Adaptations made during testing
In comparing the initial COSMIN scoring with the rater’s overall judgement of the methodological quality of the study, we found a few discrepancies. In most cases, the rater’s overall judgement was more positive than the rating obtained with the COSMIN scoring system. For example, when rating the methodological quality of a study on construct validity and the expected direction of correlations or mean differences were not included in the hypotheses for testing construct validity, this was originally rated as fair quality. However, the rater argued that it was often possible to deduce what was expected. We therefore changed the scoring of this response option into good.

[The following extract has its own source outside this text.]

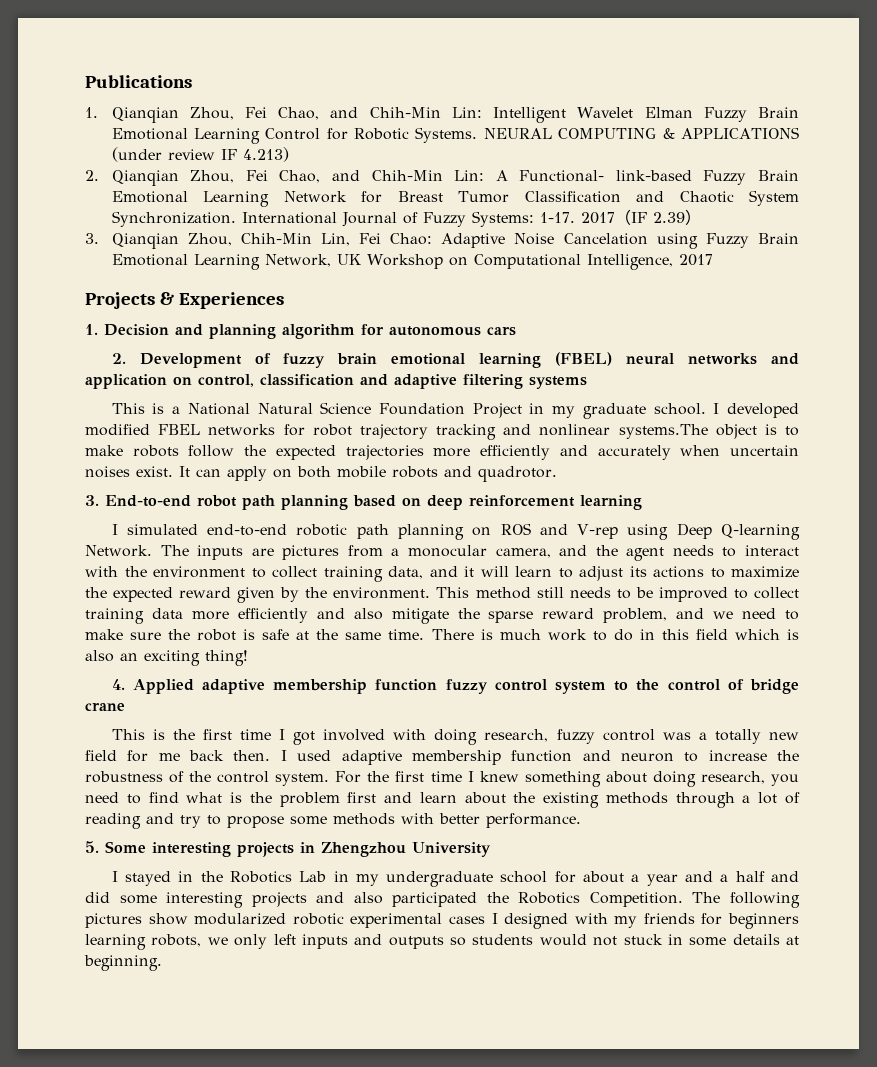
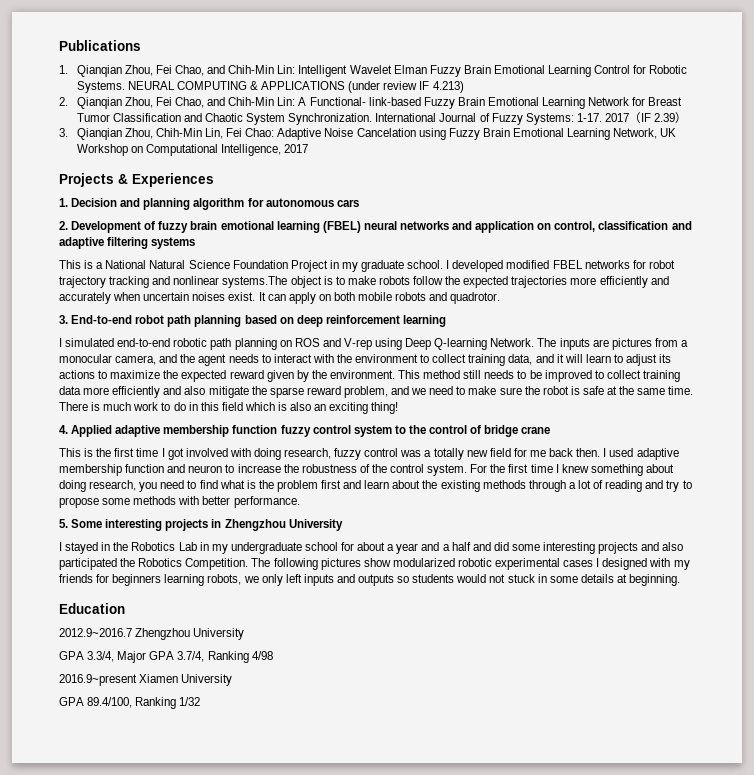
(162, 963) none -> [59,603,125,614] [59,628,245,640] [59,651,273,663] [59,674,233,686] [59,697,201,709] // Education // 2012.9~2016.7 Zhengzhou University // GPA 3.3/4, Major GPA 3.7/4, Ranking 4/98 // 2016.9~present Xiamen University // GPA 89.4/100, Ranking 1/32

Example of the application of the scoring system in systematic reviews of measurement properties
The scoring system was applied on a set of 46 articles from a systematic review on the measurement properties of 8 neck disability questionnaires [9]. The results are presented in Fig. 1. This figure shows how the scoring system can be used to provide an overview of the methodological quality of the included studies on measurement properties in a systematic review. For example, in 41 of the 46 articles, construct validity was evaluated. 5 (11%) of these studies were rated as excellent, 8 (19%) as good, 16 (40%) as fair, and 12 (30%) as poor.
Subsequently, the methodological quality of the studies should be taken into account in the evaluation of the results of the included studies. In this phase of the review, the results from different studies are combined [12]. In this systematic review, levels of evidence were used to rate the quality of the instruments, like is done in reviews of randomized clinical trials [13, 14]. In applying levels of evidence, the methodological quality of the studies is taken into account, as well the number of studies and their results. As the results of studies with poor methodological quality cannot be trusted, they do not contribute any evidence, while excellent studies provide strong evidence. The highest level of evidence was applied to the results of studies of excellent methodological quality, and the lowest level of evidence was applied to the results of studies of fair methodological quality [9].